Dans le texte sur le coffret Rock'n'France, renvoyez mot pour mot le passage qui commence par « La sélection s’ouvre » et va jusqu'à « la même collection. ».

### Extrait:
____

ImageÀ la fin des années 50 et au début des années 60, un nouveau genre de musique qui va révolutionner tout ce qui s’est fait auparavant voit le jour : le rock’n’roll. Même si on voit apparaître une version édulcorée de celui-ci, baptisé le yéyé, nombre de succès de cette époque demeure mythique pour la génération qui a connu cette époque et pour les plus jeunes qui demeurent fascinés par celle-ci.

C’est pourquoi le coffret Rock’n’France paru dans la foulée des parutions printanières de la série Platinum Collection d’EMI Music France réjouira assurément un large public. D’autant plus qu’il comprend plusieurs chansons rares rééditées pour la première fois sur disque compact. Le coffret de trois disques offre soixante chansons enregistrées entre 1958 et 1965.

La sélection s’ouvre par l’incontournable Nouvelle vague de Richard Anthony de 1959. Du même artiste, nous retrouverons également À présent tu peux t’en aller et À toi de choisir, toutes deux de 1964. Le coffret regroupe également quelques autres vedettes des années soixante dont Françoise Hardy, avec Le temps de l’amour (1963), Alice Dona, avec C’est pas prudent et Les garçons, et Dick Rivers qui interprète entre autres son succès de 1963, L’effet que tu me fais. Par ailleurs, un coffret de 3 cd consacré exclusivement à ce dernier vient également de paraître dans la même collection.

____

### Données à analyser:

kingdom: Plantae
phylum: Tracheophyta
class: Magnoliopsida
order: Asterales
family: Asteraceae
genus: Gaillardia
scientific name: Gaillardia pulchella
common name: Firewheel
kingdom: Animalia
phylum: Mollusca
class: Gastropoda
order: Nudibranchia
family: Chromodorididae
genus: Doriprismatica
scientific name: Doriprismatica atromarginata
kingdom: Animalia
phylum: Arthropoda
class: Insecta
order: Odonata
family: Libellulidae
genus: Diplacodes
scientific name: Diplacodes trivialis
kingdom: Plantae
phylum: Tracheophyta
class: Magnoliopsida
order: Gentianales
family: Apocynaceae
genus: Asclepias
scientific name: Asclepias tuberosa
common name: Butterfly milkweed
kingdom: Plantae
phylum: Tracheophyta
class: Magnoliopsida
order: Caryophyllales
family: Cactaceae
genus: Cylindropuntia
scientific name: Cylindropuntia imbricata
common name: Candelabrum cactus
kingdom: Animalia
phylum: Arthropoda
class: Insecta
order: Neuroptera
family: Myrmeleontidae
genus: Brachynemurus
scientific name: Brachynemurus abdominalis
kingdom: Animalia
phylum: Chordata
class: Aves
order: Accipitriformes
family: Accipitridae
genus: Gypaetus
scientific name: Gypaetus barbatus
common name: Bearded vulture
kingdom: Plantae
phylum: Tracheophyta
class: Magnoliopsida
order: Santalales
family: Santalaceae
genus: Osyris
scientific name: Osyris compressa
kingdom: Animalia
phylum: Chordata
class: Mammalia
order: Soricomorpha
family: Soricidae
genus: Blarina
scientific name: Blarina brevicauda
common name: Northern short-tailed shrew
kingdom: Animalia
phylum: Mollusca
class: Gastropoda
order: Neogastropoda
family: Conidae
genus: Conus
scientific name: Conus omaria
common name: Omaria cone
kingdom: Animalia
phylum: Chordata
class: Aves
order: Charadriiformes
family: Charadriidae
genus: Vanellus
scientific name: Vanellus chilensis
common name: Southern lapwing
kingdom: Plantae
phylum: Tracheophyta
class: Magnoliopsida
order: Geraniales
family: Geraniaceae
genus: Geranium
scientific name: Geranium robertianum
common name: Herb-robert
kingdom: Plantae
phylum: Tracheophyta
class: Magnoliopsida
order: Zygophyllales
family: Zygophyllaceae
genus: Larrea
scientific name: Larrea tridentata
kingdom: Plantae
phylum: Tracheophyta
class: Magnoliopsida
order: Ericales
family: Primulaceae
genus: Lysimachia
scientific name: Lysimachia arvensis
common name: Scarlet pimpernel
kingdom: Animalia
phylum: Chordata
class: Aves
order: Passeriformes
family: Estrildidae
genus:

____

### Réponse attendue:
La sélection s’ouvre par l’incontournable Nouvelle vague de Richard Anthony de 1959. Du même artiste, nous retrouverons également À présent tu peux t’en aller et À toi de choisir, toutes deux de 1964. Le coffret regroupe également quelques autres vedettes des années soixante dont Françoise Hardy, avec Le temps de l’amour (1963), Alice Dona, avec C’est pas prudent et Les garçons, et Dick Rivers qui interprète entre autres son succès de 1963, L’effet que tu me fais. Par ailleurs, un coffret de 3 cd consacré exclusivement à ce dernier vient également de paraître dans la même collection.